*DATA FOR THIS EXERCISE*.
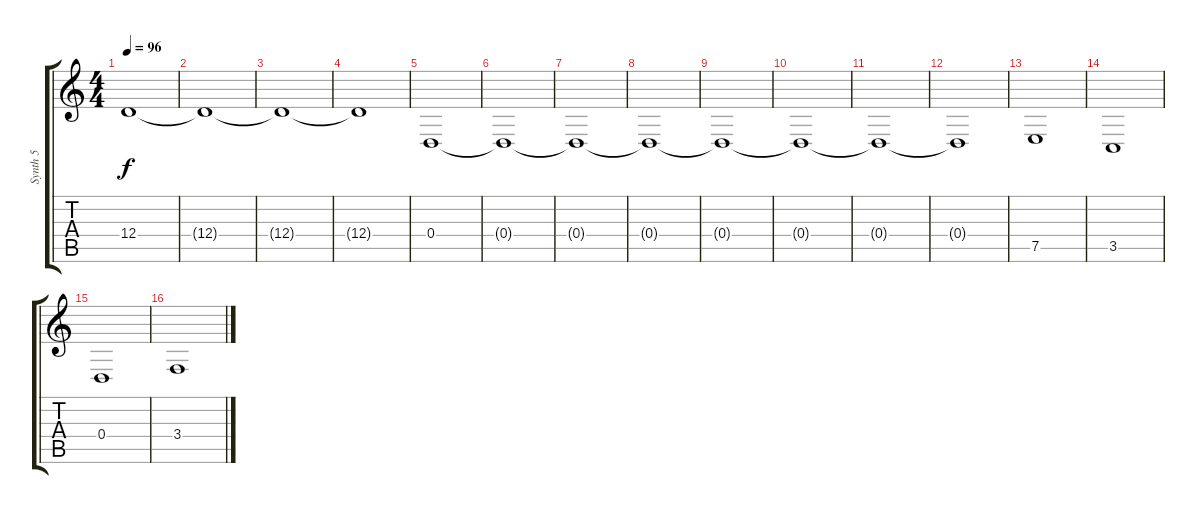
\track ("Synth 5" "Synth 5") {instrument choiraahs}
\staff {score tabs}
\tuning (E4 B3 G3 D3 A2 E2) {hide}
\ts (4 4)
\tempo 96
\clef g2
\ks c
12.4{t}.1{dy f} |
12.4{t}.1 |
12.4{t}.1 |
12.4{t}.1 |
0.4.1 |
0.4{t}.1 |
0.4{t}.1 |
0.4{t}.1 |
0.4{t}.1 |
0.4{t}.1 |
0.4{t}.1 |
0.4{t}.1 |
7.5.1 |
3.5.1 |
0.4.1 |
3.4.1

*TASK PROMPT*. Give back the data shown above line for line, without the picture.

*REPLY*.
\track ("Synth 5" "Synth 5") {instrument choiraahs}
\staff {score tabs}
\tuning (E4 B3 G3 D3 A2 E2) {hide}
\ts (4 4)
\tempo 96
\clef g2
\ks c
12.4{t}.1{dy f} |
12.4{t}.1 |
12.4{t}.1 |
12.4{t}.1 |
0.4.1 |
0.4{t}.1 |
0.4{t}.1 |
0.4{t}.1 |
0.4{t}.1 |
0.4{t}.1 |
0.4{t}.1 |
0.4{t}.1 |
7.5.1 |
3.5.1 |
0.4.1 |
3.4.1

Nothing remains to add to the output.